*Texte source*
---*---

B.4.1.6 L’abolition de la catégorie du temporel, le paradigme de la psychose

Au cours de ces expériences traumatiques et/ou transgressives, nous avons souligné comment le «Je» est aux prises avec une sursaturation signifiante. Il n’est pas dénué d’intérêt de souligner que ces moments présentent nombre d’analogies avec les expériences caractéristiques «d’entrée en psychose» (H. Grivois 1995), au sein desquelles «tout fait sens», où l’expérience est à ce point sursaturée de signifiants qu’il apparaît au «Je» comme superflu de la faire passer par l’appareil de pensée. Sens et expérience sont confondus dans une immédiateté qui abolit précisément la chaîne temporelle et la pensée qui aurait à en ordonner le cours. L’expérience se donne comme du sens instantané ; un «trop plein» qui ne permet pas au sujet d’occuper «une place». Il est à toutes les places, ce qui du reste caractérise le scénario d’auto-engendrement. L’auto-engendrement désarrime le sujet de sa condition humaine, de ce «montage de fiction» (P. Legendre 1985) qui le maintient dans une chaîne généalogique et temporelle, et de sa soumission à l’ordre du langage. À défaut d’ancrage, le «Je» se morcelle et se perd.

On retrouve de tels effondrements de la catégorie du temporel dans ces situations paradigmatiques de l’emprise maternelle/parentale mortifère, que sont les psychoses. Paul Claude Racamier parle à ce propos de «désengendrement», soulignant l’indissociable entre l’auto-engendrement et le «désengendrement».

---*---

*Consigne A*
D'après le texte source, quel terme Paul Claude Racamier emploie-t-il à propos des psychoses ?
*Consigne B*
Indiquez si chacune des affirmations suivantes concorde avec le texte source, en citant les mots qui permettent de trancher. (i) Dans les expériences d'entrée en psychose, tout fait sens. (ii) Le sujet y occupe une seule place. (iii) L'auto-engendrement maintient le sujet dans une chaîne généalogique et temporelle.
Les données proviennent d'une source distincte du texte source.

---*---

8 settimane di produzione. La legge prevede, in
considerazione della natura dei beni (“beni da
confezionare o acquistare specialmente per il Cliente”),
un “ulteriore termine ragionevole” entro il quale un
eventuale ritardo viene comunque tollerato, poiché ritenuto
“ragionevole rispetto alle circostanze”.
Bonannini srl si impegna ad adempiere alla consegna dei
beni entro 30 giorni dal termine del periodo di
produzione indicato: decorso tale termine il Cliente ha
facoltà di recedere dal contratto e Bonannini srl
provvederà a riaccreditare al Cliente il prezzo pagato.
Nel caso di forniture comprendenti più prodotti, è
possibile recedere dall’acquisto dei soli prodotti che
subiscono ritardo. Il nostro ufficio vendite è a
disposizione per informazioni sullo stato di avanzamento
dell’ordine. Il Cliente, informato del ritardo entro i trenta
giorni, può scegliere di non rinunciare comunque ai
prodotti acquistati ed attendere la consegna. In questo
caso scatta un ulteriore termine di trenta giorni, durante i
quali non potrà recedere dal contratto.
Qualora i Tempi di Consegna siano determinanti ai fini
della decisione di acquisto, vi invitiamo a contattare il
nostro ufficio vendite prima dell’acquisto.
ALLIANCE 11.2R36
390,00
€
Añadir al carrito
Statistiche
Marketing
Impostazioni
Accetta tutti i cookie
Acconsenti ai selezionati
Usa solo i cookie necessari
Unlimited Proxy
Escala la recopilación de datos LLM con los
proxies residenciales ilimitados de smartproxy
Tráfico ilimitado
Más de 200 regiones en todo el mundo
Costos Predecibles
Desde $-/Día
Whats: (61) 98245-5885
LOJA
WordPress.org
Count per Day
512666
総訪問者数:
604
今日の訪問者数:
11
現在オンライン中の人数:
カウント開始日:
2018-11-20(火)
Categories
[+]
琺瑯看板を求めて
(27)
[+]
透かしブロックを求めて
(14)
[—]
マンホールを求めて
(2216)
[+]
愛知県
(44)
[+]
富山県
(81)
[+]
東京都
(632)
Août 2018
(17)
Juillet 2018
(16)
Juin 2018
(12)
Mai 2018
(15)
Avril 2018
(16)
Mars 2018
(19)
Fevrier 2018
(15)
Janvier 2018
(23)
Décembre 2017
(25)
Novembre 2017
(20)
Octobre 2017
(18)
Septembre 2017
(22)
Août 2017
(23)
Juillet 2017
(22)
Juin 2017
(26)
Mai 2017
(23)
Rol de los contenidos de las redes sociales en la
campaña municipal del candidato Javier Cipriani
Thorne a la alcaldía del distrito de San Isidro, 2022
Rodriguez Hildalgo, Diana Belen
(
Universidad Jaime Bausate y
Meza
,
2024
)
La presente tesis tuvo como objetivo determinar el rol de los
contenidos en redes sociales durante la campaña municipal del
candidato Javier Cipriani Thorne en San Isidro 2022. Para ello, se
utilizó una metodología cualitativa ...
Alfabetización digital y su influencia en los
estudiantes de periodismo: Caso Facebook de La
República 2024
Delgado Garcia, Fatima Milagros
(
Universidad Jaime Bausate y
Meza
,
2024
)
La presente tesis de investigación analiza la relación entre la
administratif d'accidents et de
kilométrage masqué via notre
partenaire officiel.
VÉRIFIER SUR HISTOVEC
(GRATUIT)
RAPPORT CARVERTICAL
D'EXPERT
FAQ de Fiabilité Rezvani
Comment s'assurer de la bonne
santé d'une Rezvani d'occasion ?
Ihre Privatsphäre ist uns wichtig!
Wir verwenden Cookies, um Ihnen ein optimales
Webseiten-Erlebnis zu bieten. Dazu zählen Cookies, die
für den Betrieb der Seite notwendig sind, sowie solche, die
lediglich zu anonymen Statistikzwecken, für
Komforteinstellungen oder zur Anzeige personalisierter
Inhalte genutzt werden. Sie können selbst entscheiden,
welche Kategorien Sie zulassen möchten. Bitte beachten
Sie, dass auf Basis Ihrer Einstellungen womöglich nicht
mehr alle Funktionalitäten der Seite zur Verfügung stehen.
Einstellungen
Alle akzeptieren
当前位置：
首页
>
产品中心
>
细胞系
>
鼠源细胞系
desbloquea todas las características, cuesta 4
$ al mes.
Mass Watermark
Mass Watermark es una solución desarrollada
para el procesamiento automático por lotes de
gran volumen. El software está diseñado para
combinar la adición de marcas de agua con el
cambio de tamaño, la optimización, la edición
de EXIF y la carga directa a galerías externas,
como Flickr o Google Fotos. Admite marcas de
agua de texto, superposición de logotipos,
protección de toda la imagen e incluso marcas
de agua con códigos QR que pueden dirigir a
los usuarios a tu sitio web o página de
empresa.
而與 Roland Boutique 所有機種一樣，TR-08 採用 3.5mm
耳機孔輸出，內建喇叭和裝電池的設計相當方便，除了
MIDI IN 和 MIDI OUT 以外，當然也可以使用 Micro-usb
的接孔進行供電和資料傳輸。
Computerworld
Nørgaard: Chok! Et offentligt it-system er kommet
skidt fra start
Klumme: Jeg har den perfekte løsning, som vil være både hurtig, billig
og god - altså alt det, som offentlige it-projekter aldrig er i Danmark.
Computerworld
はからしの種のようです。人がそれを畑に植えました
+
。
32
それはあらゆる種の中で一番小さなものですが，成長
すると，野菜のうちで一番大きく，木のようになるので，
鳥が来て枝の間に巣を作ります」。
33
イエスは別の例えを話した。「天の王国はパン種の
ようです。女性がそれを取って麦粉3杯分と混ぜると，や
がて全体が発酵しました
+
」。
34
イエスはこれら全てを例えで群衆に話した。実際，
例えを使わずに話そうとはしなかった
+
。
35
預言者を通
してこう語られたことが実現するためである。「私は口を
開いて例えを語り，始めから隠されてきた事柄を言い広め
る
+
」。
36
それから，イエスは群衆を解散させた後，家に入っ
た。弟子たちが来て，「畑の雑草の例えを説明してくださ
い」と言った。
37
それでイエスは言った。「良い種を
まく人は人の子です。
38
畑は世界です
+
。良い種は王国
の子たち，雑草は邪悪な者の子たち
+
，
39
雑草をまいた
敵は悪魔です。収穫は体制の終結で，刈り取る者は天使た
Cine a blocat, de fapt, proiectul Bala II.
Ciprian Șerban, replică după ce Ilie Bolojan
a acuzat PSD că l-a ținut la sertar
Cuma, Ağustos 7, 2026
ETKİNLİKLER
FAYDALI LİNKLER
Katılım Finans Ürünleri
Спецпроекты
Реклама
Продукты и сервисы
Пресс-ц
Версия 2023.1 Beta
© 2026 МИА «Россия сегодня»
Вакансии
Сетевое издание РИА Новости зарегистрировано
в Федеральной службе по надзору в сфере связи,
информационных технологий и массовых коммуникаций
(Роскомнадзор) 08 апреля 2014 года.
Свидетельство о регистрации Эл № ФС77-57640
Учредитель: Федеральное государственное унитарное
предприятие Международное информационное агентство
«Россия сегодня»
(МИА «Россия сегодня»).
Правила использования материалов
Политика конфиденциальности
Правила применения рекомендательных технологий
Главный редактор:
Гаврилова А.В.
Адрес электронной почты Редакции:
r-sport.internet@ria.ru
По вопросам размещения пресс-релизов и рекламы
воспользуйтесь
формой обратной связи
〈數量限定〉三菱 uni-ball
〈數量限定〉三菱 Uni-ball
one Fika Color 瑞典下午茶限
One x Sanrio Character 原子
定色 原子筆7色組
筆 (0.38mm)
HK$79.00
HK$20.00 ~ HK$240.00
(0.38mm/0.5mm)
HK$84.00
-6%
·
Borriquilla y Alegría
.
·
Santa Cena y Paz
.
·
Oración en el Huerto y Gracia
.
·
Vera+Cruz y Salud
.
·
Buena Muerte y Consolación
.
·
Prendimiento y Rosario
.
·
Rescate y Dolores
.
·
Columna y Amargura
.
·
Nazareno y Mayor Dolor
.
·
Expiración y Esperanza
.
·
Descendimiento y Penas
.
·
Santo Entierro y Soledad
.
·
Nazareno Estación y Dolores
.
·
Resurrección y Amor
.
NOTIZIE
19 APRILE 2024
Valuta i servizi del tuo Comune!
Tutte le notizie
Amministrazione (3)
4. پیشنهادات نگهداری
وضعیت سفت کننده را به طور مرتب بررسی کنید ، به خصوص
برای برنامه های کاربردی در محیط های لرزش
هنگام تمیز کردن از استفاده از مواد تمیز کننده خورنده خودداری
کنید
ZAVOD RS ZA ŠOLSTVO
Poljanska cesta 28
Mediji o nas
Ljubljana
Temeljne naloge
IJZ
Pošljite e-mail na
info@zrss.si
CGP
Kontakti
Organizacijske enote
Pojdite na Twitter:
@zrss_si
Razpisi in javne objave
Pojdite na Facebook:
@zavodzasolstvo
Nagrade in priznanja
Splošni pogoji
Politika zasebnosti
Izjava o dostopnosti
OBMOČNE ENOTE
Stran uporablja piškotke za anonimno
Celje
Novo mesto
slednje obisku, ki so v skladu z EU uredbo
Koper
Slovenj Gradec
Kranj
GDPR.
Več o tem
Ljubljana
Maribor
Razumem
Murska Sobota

---*---

*Corrigé A*
Il parle de « désengendrement ».

*Corrigé B*
(i) Oui : « au sein desquelles «tout fait sens» ».
(ii) Non : « Il est à toutes les places ».
(iii) Non : « L’auto-engendrement désarrime le sujet de sa condition humaine ».